Friday, November 16, 2007
Mexican frustration with U.S. immigration policy builds

Mexico's president Felipe Calderon announced a media campaign aimed at influencing American public opinion.
By JEREMY SCHWARTZ
COX NEWS SERVICE


MEXICO CITY Anger in Mexico is growing in the wake of a number of new state laws in the United States, including those in Georgia, Oklahoma and Arizona, considered by critics to be anti-Mexican - a shift likely reflected in President Felipe Calderon's verbal lashing this week of U.S. presidential candidates.

In tougher rhetoric towards U.S. immigration policies, Calderon scolded presidential candidates for using migrants as "thematic hostages" and announced a media campaign aimed at influencing American public opinion.

Calderon's comments represented a dramatic departure from the more timid statements of past leaders and were welcomed by many in Mexico.

"I think the current American government has gone too far against illegal Mexicans," said Fernando Garcia, a 36-year-old Mexico City office administrator. "I don't like the raids and how they destroy families (and)... the hate they are generating against Mexicans."

Such sentiment contrasts with the decidedly cooler reaction much of Mexico gave to the millions of immigrants who took to the streets of Washington, Los Angeles, Atlanta, Austin and other U.S. cities in the spring and summer of 2006 to demand an overhaul of immigration laws.

At that time, the seeming indifference and lack of supporting protests in Mexico irritated many migrant rights advocates.

But since then, immigration reform efforts on Capitol Hill have stalled, while a series of stiff state laws were enacted and the U.S. government started building a wall along the border.

In Georgia, new state laws require increased verification of legal status to register a car and hold some jobs. They also require that local officials alert federal immigration agents to any suspected illegal immigrants booked on felony or DUI charges.

Supporters in the United States say such laws are designed to curb illegal migration. But many in Mexico see them as discriminatory, while failing to address the larger issue of U.S. immigration policy.

"Bush is the modern day Hitler, the same as the rest of his party," said Antonio Gonzalez, a 35-year-old Mexico City accountant. "They don't treat the Russians or English or other white Europeans like that, and so for me they are a bunch of racists."

The Calderon administration this week also blasted the U.S.-backed border wall, releasing a study labeling it "medieval," an environmental risk and calling on the U.S. Congress to re-think the idea.

Mexico, which often reacts with anger to even a hint of U.S. meddling in its internal affairs, has been loath to comment so directly on internal U.S. politics in recent years.

"Every day there is more demand for the Mexican government to take a stronger position," said Manuel Angel Castillo, coordinator of the Migration Seminary at the College of Mexico. "The immigration reform generated a lot of expectation, but as we all know that didn't happen. Instead they approved a series of undesirable actions and all these things are now creating a lot of irritation."
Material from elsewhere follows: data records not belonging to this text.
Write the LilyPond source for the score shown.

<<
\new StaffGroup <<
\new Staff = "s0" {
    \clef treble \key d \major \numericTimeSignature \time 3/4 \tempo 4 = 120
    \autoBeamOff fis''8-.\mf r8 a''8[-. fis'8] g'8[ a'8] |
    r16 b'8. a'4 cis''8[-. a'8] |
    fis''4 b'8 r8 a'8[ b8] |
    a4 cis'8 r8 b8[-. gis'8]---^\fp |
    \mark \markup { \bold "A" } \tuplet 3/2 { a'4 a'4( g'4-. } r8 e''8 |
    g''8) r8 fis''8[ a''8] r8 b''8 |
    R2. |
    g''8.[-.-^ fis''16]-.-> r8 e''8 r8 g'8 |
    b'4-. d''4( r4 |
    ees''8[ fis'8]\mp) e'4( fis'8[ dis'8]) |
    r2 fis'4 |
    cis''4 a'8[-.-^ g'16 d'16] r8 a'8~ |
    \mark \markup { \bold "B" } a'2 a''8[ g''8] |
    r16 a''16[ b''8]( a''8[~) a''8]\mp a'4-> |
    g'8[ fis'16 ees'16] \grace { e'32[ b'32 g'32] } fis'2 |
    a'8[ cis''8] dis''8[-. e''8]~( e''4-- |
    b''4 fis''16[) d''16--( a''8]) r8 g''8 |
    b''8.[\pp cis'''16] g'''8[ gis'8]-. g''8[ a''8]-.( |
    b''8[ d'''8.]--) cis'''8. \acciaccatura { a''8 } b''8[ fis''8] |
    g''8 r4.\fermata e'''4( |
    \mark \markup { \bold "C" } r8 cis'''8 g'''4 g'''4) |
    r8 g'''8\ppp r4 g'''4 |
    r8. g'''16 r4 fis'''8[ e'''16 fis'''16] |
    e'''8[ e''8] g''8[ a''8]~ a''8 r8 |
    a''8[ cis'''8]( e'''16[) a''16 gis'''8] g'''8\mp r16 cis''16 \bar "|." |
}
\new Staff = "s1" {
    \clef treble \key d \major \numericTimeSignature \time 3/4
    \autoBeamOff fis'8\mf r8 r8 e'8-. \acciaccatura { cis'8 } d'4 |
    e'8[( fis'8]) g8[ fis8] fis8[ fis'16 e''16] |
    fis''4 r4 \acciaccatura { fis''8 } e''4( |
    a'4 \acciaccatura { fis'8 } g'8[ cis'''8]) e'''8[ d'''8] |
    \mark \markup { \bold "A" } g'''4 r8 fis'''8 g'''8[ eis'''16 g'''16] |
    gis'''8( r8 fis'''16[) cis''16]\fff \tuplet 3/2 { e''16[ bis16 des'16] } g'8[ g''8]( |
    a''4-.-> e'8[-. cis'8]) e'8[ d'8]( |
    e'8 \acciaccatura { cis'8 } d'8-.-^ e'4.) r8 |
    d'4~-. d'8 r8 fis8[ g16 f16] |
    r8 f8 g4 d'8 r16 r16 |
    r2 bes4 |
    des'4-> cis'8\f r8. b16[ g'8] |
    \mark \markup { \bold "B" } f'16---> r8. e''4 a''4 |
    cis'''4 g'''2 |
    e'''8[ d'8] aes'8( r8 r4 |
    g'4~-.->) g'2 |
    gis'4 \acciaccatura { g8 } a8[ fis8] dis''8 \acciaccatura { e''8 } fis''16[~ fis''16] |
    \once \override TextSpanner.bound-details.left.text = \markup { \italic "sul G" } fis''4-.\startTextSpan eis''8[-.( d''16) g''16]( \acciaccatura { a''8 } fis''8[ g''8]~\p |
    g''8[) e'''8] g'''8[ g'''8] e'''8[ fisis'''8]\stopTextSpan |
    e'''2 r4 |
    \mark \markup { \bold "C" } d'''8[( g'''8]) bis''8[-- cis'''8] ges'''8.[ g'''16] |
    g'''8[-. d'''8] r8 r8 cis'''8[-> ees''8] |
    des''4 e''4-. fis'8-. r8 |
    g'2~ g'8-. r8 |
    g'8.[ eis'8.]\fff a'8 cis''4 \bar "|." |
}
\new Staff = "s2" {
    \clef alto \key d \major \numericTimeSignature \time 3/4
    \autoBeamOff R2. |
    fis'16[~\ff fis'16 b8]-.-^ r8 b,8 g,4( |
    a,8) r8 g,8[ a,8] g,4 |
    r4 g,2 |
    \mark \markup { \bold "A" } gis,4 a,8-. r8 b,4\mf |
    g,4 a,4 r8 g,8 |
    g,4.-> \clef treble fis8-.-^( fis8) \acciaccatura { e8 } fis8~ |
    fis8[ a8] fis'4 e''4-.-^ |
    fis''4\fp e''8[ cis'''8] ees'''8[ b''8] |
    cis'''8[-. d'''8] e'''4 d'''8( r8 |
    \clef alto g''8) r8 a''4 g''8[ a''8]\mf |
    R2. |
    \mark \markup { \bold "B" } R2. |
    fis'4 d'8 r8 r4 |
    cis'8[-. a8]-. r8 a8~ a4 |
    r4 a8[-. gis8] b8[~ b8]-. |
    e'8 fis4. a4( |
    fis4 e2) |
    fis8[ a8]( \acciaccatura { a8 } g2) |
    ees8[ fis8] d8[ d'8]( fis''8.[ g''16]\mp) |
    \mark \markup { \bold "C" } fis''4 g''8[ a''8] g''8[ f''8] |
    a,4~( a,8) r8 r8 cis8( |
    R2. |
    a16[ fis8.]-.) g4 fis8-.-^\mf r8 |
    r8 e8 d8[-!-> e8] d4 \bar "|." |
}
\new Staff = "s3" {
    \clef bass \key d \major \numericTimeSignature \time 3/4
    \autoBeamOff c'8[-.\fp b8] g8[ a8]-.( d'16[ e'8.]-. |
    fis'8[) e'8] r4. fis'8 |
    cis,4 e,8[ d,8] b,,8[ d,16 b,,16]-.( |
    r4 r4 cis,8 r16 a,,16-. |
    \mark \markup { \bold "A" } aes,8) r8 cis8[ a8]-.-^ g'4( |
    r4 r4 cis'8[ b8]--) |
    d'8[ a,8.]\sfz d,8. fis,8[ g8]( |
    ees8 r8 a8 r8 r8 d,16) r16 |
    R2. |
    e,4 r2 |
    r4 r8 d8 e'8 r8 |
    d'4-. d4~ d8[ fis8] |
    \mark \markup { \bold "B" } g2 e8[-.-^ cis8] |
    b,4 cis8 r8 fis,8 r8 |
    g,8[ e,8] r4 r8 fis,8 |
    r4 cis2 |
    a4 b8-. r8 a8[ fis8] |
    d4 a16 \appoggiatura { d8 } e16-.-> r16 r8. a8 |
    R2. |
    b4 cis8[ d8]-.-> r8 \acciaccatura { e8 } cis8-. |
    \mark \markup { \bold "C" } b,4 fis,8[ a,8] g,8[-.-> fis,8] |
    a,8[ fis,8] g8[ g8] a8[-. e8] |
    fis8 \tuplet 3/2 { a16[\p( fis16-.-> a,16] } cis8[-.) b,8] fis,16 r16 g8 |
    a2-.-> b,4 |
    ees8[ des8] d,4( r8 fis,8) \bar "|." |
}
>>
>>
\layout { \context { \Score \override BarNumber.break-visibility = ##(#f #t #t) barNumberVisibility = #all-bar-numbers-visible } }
At a migrant advocates' conference this week in Mexico City, attendees cited some 170 anti-immigrant measures adopted by local and state governments in the United States. Many said the time had come to directly confront what is increasingly seen as a rising tide of xenophobia.

"Just the idea that our children will live in... humiliation is something we cannot allow," said Alonso Flores, member of the Institute of Mexicans in the Exterior, an agency of the Mexican government that fosters ties with Mexicans living abroad.

His agency estimates that 1 million Mexicans will be deported in the coming year from the United States as a result of the new laws.

Calderon, in a speech to the conference, said a new media campaign would change the "distorted" perceptions Americans have about Mexican workers and build consciousness of the "many contributions they make for the society in which they work and live."

Experts in Mexico say it's too early to tell whether Calderon's comments signal a change in how the Mexican government deals with American politics.

"In the coming weeks and months we will see if (Calderon's) declarations form part of a new strategy," said Luis Escala, a researcher at the Tijuana-based College of the Northern Border.

But Calderon does appear to be taking a more active role in fate of migrants than past presidents, analysts say.

He favors the creation of a kind of anti-defamation league for Mexican migrants in the United States and has supported the idea of building support centers along the border for deported Mexicans. Such centers would offer food, clothing and shelter for the increasing number of Mexican deportees.

Advocates are also pushing for a program to help deportees transition back to life in their homeland.

Much of the frustration in Mexico over the course of immigration legislation has been directed at the Republican Party and its presidential candidates.

Jorge Bustamante, special rapporteur to the United Nations for human rights of migrants, wrote in the Reforma newspaper recently that the leading Republican candidates all "have made their anti-immigrant proposals a conspicuous part of their respective electoral campaigns."

Escala, the researcher, said the timing of Calderon's remarks and the struggle to fight back against perceived anti-immigration attacks, does not come by chance. "The engines of the presidential campaign are starting," he said. "And they are wanting to have an influence."